The genetic and evolutionary basis for somatic cell differentiation in the multicellular alga Volvox carteri: investigations into the regulation of regA expression
University of New Brunswick
The evolution of life is characterized by a series of major transitions in the complexity of biological systems. One such transition was from unicellular to multicellular organisms and involved the evolution of sterile somatic cells-a premier example of cooperation. The goal of this thesis was to investigate the genetic and evolutionary basis for somatic cell differentiation in Volvox carteri, a simple multicellular green alga composed of ca. 2,000 somatic cells and up to 16 reproductive cells (gonidia).
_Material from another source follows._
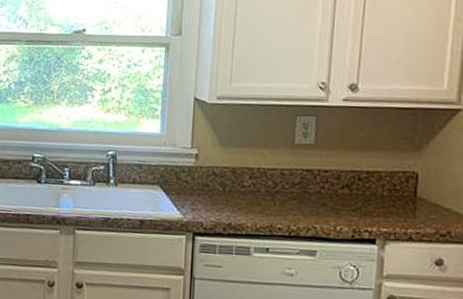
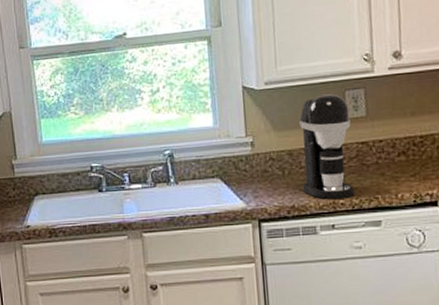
coffee maker: none [241,117,298,224] -> present [299,94,355,200]

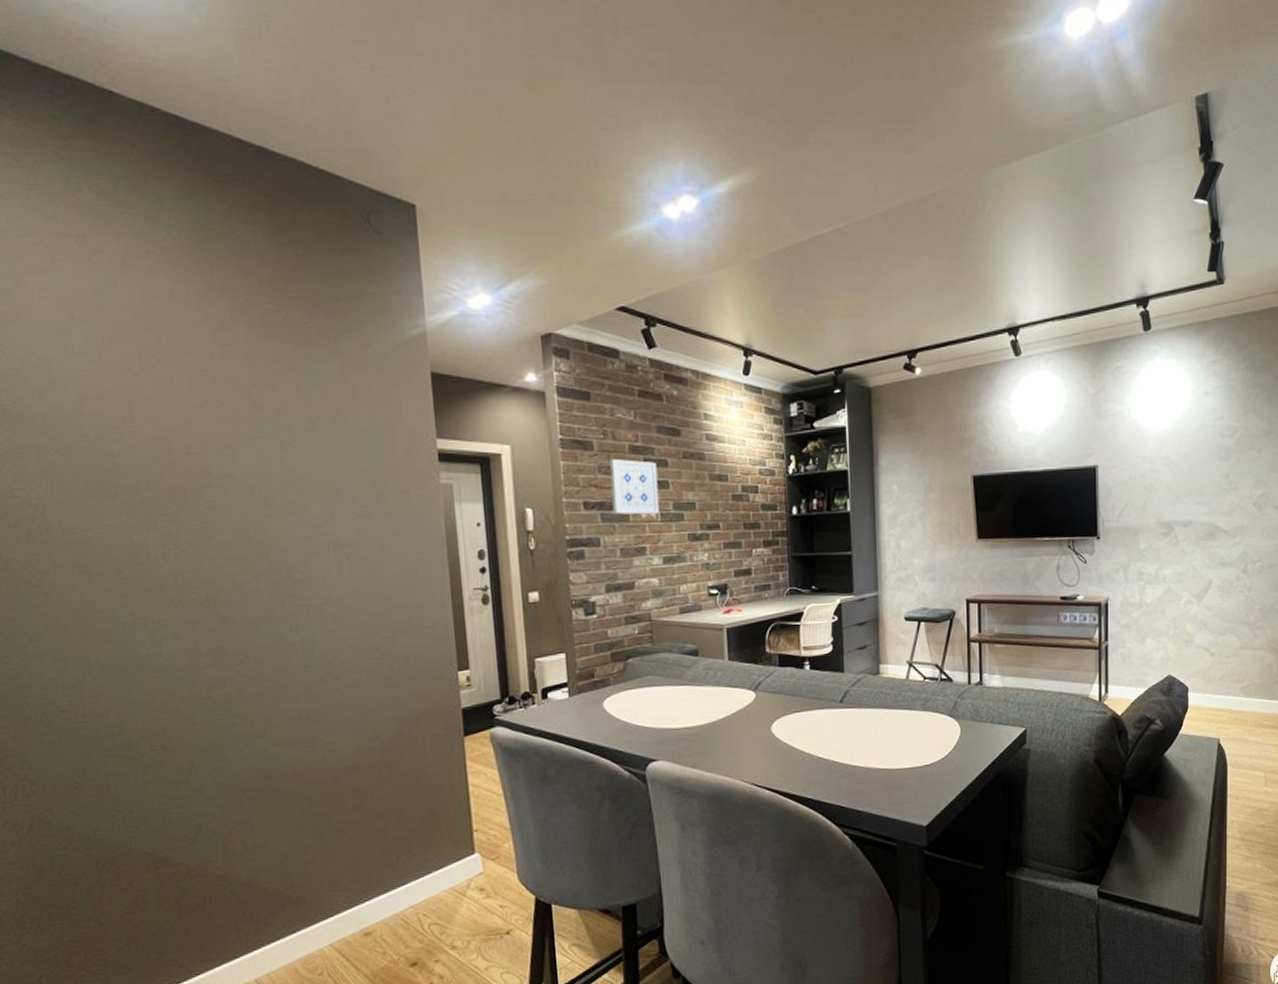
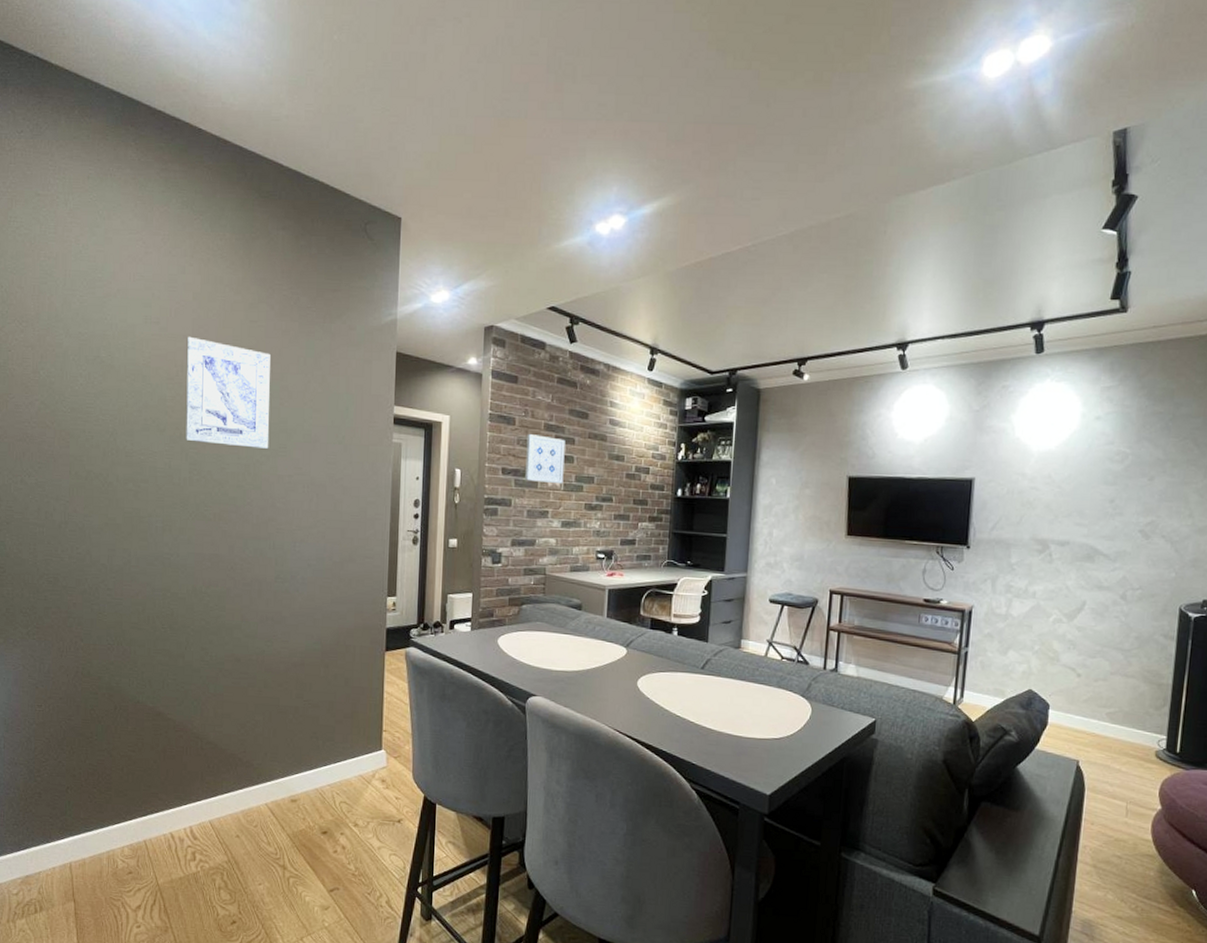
wall art: none [132,369,273,507] -> present [185,336,270,449]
In V carteri, the terminal differentiation of small somatic cells involves the expression of regA, a gene coding for a transcription factor thought to repress nuclear genes required for chloroplast biogenesis and, thus, for cell growth and division. regA induction is likely dependent on cell size, but the molecular mechanism whereby cell size is translated into regA expression remains to be elucidated. This study focused on the regulation of regA expression by employing mechanistic and evolutionary approaches. Using a regA-/gonidialess double mutant strain characterized in this study, I showed for the first time that in addition to its developmental expression, regA can be induced by environmental stimuli, and this induction is also dependent on cell size. These findings provide support for a previously proposed hypothesis that regA evolved from an ancestral stress-response gene. Furthermore, in mutants expressing a non-functional RegA protein, the conditions that trigger regA expression also induce programmed cell death, which points towards a dual function for regA in cell fitness: to decrease cell reproduction (by repressing cell growth) and to increase cell survival (by conferring resistance to stress). Genes with antagonistic pleiotropic effects on fitness have been proposed to stabilize cooperation, and regA is the first such example in multicellular organisms with unitary development (i.e., developed from a single cell). To identify transcription factors binding to cis-regulatory elements of regA I have used yeast one-hybrid assays. No potential candidates were identified, suggesting that cooperative binding of proteins or multi-protein complexes are involved in the regulation of regA. Overall, this study provides novel insights into our understanding of somatic cell differentiation, from both a mechanistic and an evolutionary perspective.